No hace falta tener mascotas para disfrutar de este delicioso fenómeno tan familiar. El cabello humano en continua caída, actividades culinarias, y otras excrecencias y fluidos orgánicos, en alianza con los omnipresentes ácaros del polvo, genera una especie de geografía de la mugre a la que se suma la contaminación invasora.Luchar contra ese manto de mierda cotidiana es asunto prioritario para ciertas personas que han desarrollado una suerte de pelusafobia, y no me refiero sólo a los profesionales del ramo, como la ajetreada Aída.

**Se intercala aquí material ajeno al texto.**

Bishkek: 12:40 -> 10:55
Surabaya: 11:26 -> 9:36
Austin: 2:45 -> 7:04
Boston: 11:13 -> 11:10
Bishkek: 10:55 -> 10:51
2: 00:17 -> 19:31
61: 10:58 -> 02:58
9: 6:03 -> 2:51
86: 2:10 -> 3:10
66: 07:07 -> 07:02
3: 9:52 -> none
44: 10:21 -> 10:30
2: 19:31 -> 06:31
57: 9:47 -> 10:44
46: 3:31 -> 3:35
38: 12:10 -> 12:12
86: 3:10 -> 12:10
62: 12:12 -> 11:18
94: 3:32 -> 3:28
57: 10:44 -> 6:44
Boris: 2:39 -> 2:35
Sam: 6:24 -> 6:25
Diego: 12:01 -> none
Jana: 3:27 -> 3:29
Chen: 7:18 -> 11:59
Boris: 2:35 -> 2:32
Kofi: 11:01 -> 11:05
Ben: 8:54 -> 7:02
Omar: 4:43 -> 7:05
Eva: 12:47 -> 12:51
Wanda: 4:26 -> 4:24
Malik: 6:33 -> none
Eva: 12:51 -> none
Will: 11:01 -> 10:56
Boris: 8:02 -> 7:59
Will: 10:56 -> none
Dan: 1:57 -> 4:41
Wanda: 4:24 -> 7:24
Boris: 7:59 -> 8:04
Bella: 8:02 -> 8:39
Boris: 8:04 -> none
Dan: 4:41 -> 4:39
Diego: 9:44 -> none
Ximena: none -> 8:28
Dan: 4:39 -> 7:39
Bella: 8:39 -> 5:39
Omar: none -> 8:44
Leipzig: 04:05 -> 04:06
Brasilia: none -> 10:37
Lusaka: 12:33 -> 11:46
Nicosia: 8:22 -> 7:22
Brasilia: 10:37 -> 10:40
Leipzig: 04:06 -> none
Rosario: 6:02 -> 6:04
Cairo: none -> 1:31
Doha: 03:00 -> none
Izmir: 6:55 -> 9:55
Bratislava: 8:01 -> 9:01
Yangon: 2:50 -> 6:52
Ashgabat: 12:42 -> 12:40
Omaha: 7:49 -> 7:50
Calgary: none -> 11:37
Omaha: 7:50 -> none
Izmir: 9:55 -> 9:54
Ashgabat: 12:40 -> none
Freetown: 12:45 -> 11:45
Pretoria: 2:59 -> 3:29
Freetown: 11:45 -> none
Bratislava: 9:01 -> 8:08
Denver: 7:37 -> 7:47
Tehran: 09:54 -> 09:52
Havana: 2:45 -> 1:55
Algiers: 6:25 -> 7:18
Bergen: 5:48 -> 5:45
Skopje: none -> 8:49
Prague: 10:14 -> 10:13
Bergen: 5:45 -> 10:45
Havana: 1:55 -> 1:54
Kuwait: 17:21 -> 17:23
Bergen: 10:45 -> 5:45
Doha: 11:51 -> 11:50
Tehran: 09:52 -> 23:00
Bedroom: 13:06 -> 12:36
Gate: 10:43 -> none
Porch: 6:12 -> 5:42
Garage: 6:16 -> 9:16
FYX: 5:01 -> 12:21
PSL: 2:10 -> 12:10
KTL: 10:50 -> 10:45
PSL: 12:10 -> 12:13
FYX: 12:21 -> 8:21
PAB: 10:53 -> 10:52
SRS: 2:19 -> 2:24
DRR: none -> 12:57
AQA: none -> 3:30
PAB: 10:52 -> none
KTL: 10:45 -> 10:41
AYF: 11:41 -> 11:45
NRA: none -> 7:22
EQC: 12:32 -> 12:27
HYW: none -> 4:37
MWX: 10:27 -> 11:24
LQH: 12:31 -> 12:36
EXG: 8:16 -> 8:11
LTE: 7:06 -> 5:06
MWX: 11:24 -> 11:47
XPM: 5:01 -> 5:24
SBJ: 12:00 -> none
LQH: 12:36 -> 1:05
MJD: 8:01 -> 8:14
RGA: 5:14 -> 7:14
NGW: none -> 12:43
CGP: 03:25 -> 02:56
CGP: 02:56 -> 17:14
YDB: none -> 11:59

Se habla mucho del Síndrome de Diógenes que afecta a quien acumula basura en su domicilio, pero todavía no se ha acuñado un término para designar a los que se encuentran en el polo opuesto, obsesos de la limpieza e higiene corporal. En casos extremos los médicos hablan de trastornos obsesivos compulsivos de la conducta, pero sin llegar a límites patológicos podríamos hablar del Síndrome Pilatos, por eso de lavarse las manos, o tal vez mejor, del Síndrome Spontex, que no tiene connotaciones judeo-cristianas.

La lucha contra las pelusas reales es sin embargo algo baladí en comparación con la que hay que entablar con las pelusas mentales que cobran vida propia cada día en el coco. Pensamientos y emociones negativos que en mínimas dosis van formando poco a poco un filtro que obstruye los circuitos del bienestar. Pequeños efluvios de rabia, irritación, descontento, malestar, como fibras serpenteantes de colores sombríos que se entrelazan hasta formar una madeja en la que a veces acabas atrapado y sin salida. En suma, malos rollos. Los libros de autoayuda o eso que llaman inteligencia emocional venden mopas para combatir las pelusas mentales y fregotear la quijotera. No soy partidaria de esos paliativos.Mucho más eficaz es meter el cerebro en una jofaina con sosa cáustica, jabón de Marsella y salfumán. Frotar, frotar y frotar.Muerte a las pelusas.